→ **Extract**:
+ + +

And one young lady just took this on dramatically. She had case study after case study. For example, Australia’s got surfers up and down the coast. So there’s lots of surfboard manufacturers. So she’d go to all the surfboard manufacturers and look at how they were getting the right surface on the surfboard. And she became an expert on getting the right surfaces for the right application on timber, on wood or fiberglass or whatever it was. 

 

And all the discussions she was having with the customers had nothing to do with abrasives. It all had to do with how the customer could achieve the outcome they wanted. And here you are selling sandpaper, but the discussion was never around sandpaper, if you get what I mean.

 

Andy Paul 20:46

Yeah, and I think that’s the benefit. That, then, really becomes readily evident to your customers when you’re talking to them from the first minute practically, that you know what talking about.

 

John Smibert 21:00

The customer wants to talk to you. I say that to a lot of people, how would you be if you called up a potential customer you’d never met and said, hello, I’m John, John Smibert. I’d like to have a chat. And the answer was, hey John, great to hear from you. If you have a personal brand in a target audience, target market, and you’re projecting that brand out there and you’re a domain expert expert, you’re going to get that a lot. That’s what personal branding is all about.

 

Andy Paul 21:38

Yeah, you go to the conferences, go to your local networking meetings. Do what it takes to put that out there. Interesting, there was some research that was done. I forget where I’d seen this. But it found that actually, Generation X or people 40 to 45 and older in the workforce are actually much more adept at developing the personal brands online than the millennials.

 

John Smibert 22:05

I’d hate to brand different age groups, because I find some young people doing great work. I mean, the case study I talked about before, this young lady by the name of Sue, she was 25 I think when she started in that sales role I’m talking about.

 

Andy Paul 22:26

Well, I think that the research was driven by the fact that with a little maturity, you have a greater awareness of the importance of that perhaps. And maybe you’ve spent more time cultivating your network.

 

John Smibert 22:39

And Sue had access to mentorship, and a lot of young salespeople don’t have that. They don’t get the support they need. In a lot of cases, they’re given a bit of product training and a PowerPoint presentation. And said, go ahead, go sell.

 

Andy Paul 23:02

Well, also, we talk in sales and marketing about developing a customer persona, who it is you’re selling to. Who are they? Very detail oriented in who that target is. It seems to me that personal branding, and correct me if I’m wrong, you have to develop the sense of what your own persona is going to be. Who are you? We talked about being your authentic self, but how do you express that? Who do you want to be? I mean, it’s an instance where you start with the end in mind.

 

John Smibert 23:32

As long as you start with who you are right now and make sure you authentically understand who your authentic self is. It doesn’t hurt, then, to say right now, I do want to change. There’s a brilliant TED talk by Amy Cuddy. I can’t remember the title of it now. She talks about a whole host of things, a brilliant talk if people want to go and have a look at it, where you can change. Where you don’t have a belief in yourself, but you pretend. She says you don’t fake it until you make it. Fake it until you are or some words to that effect. 

 

And yes, but you need to have a grounding in an understanding of who you really are before you then start looking at who you want to be and what the gap is from who you are and who you want to be and how you’ve got to fill that gap.

+ + +

→ **Given data**:
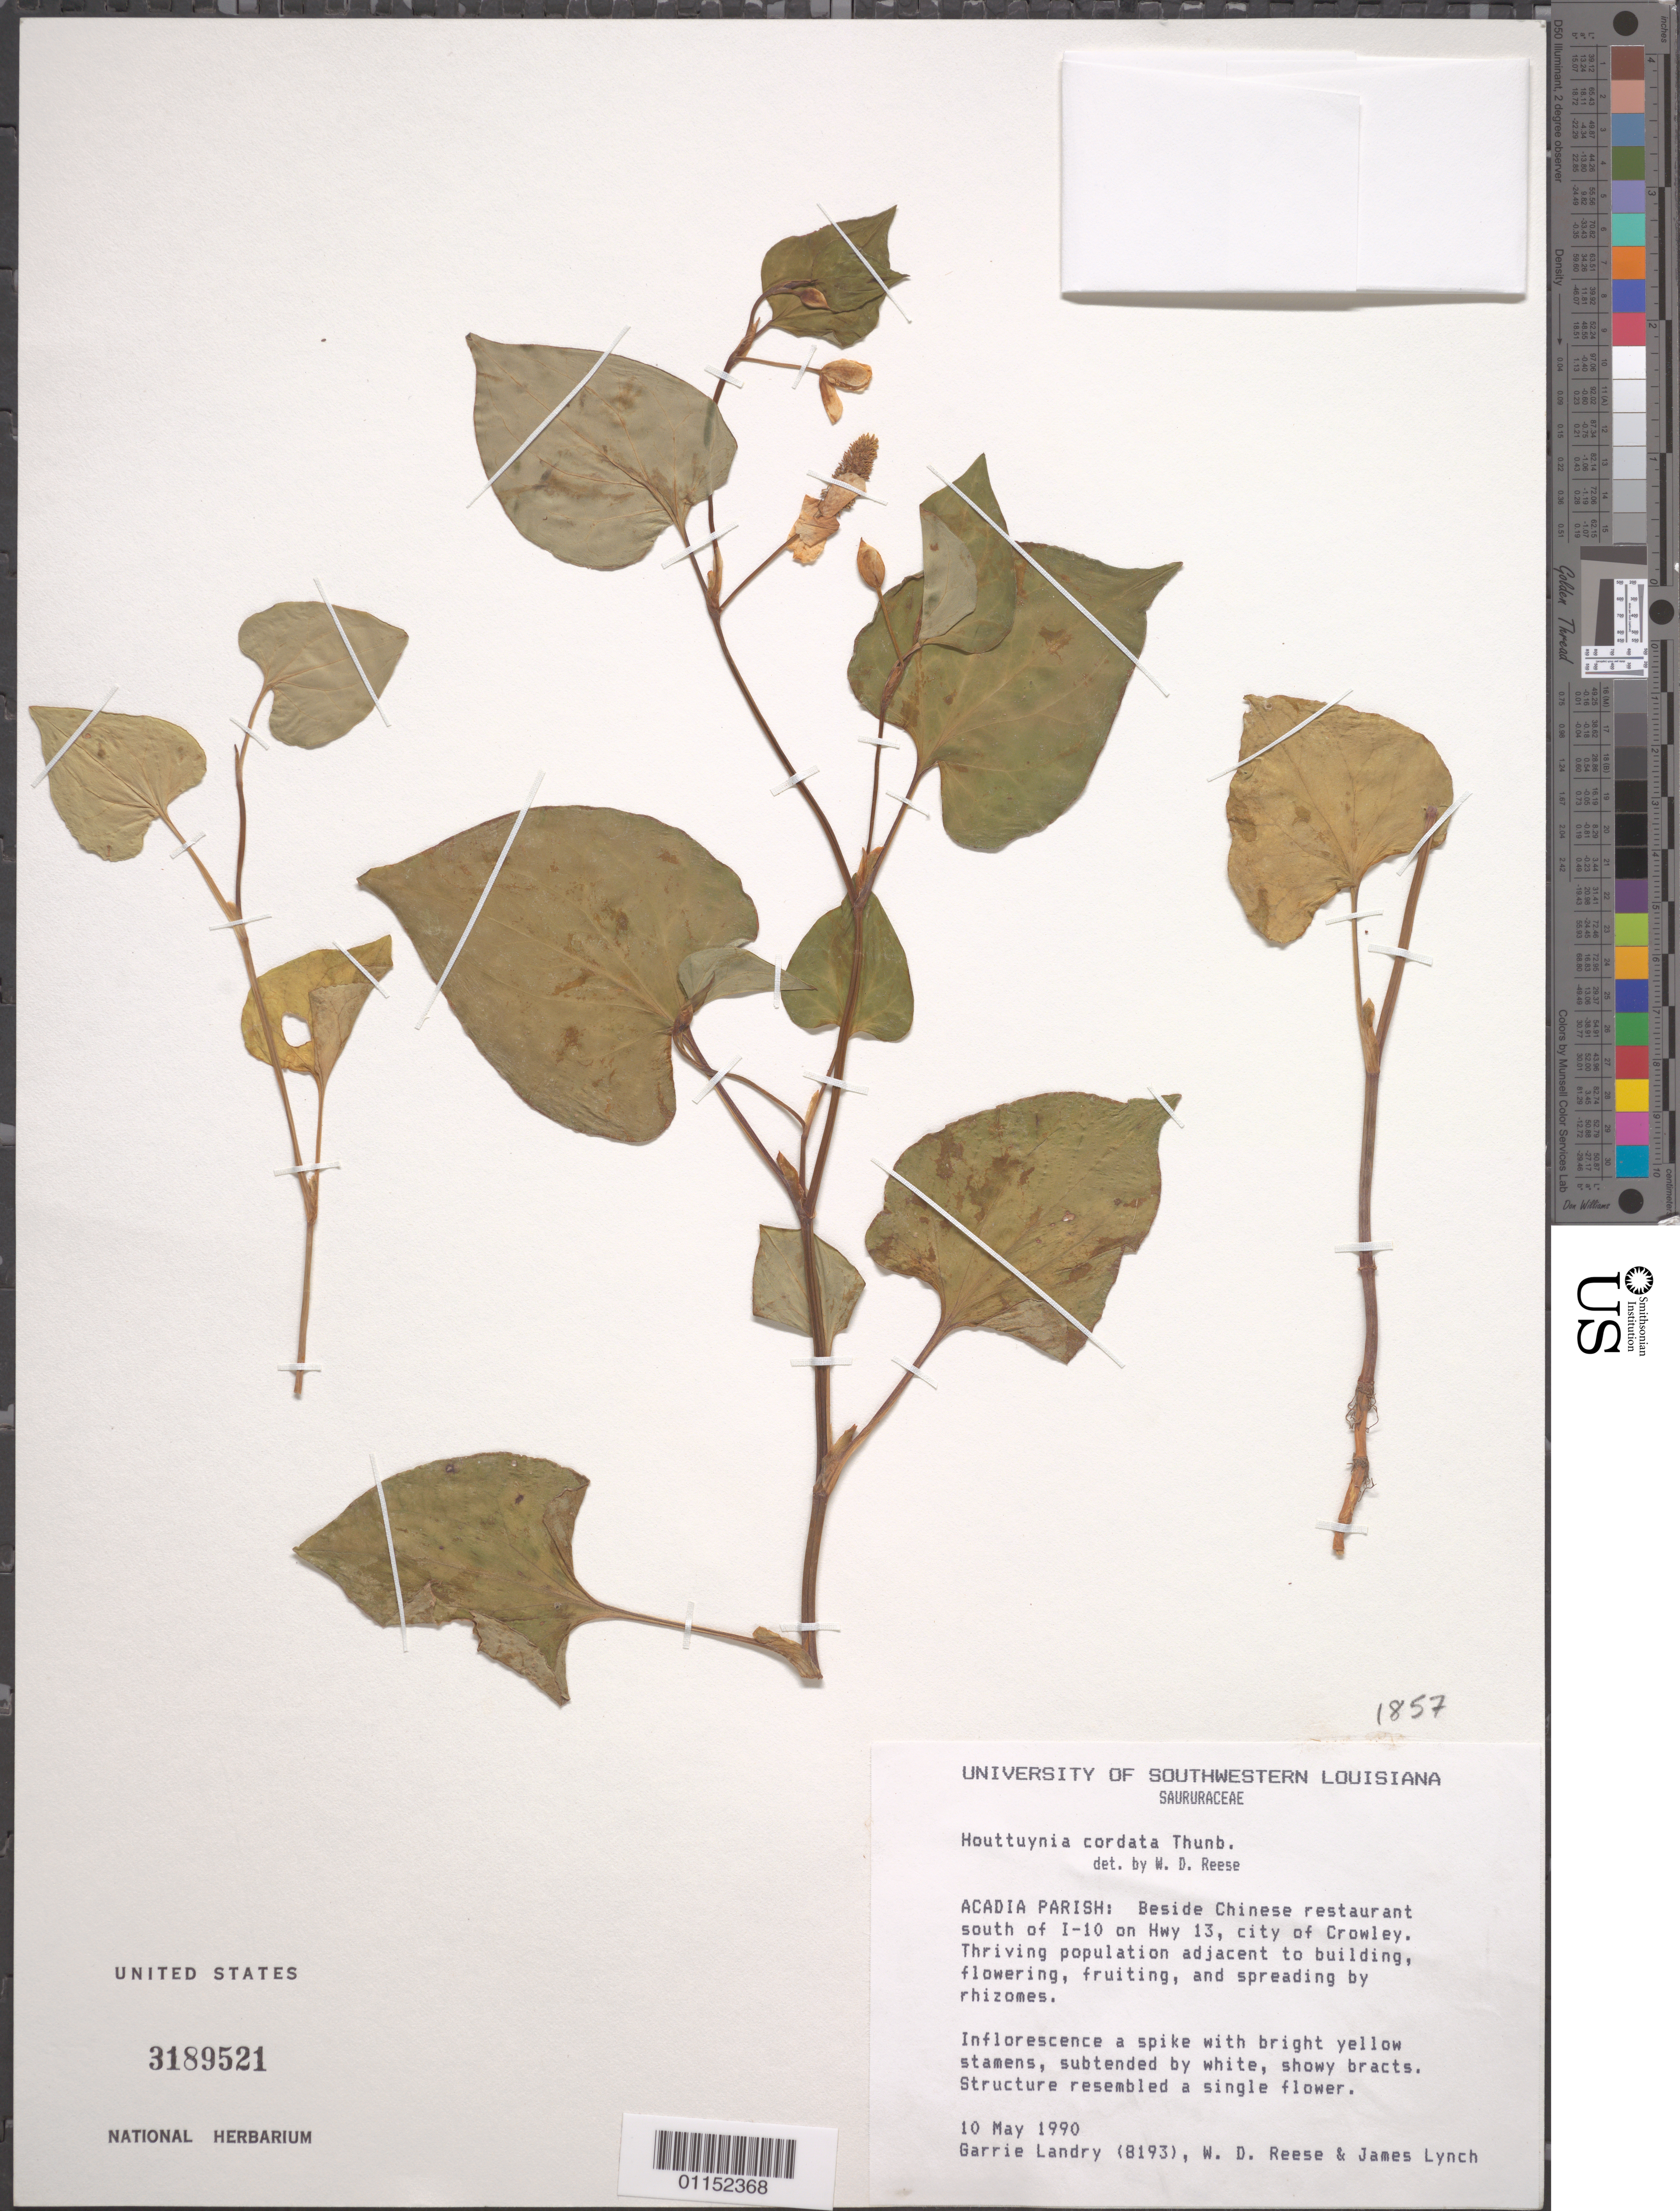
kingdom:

+ + +

→ **Given task**: Continue the conversation about personal branding in sales from the point where the transcript stops.

→ **Answer for the task**:
Andy Paul 24:29

Yeah, and that makes sense. But I think that what she describes, that path, and I’ve not seen her talk, I’ve read one of her books. This is a natural progression, I think, for people that are ambitious and aspirational. You are faking it a little bit until you are. I mean, that’s how we grow and mature in a profession.

 

John Smibert 25:01

Yeah, absolutely, Andy. Hey, let’s take the conversation– We’ve been talking about the individual, personal branding for the individual, and how the individual needs to take charge of that. One of the things that really worries me a little bit, and we started on this topic, was how corporations and businesses think about their people and how they help their people develop. 

 

And the key message I want to get to some of the leaders out there is that personal branding, in my mind, is something that every organization should help their people with. The issue is that everybody’s got a personal brand. I mean, the day after you’re born, we all have some level of personal brand. And it grows and develops throughout our life. 

 

The issue is that brand is more often developed without design. And we need to put some things thinking and strategy around that and help develop it into a direction that makes sense, as we were just discussing. Corporations should be helping their people to do that.

 

Andy Paul 26:10

How?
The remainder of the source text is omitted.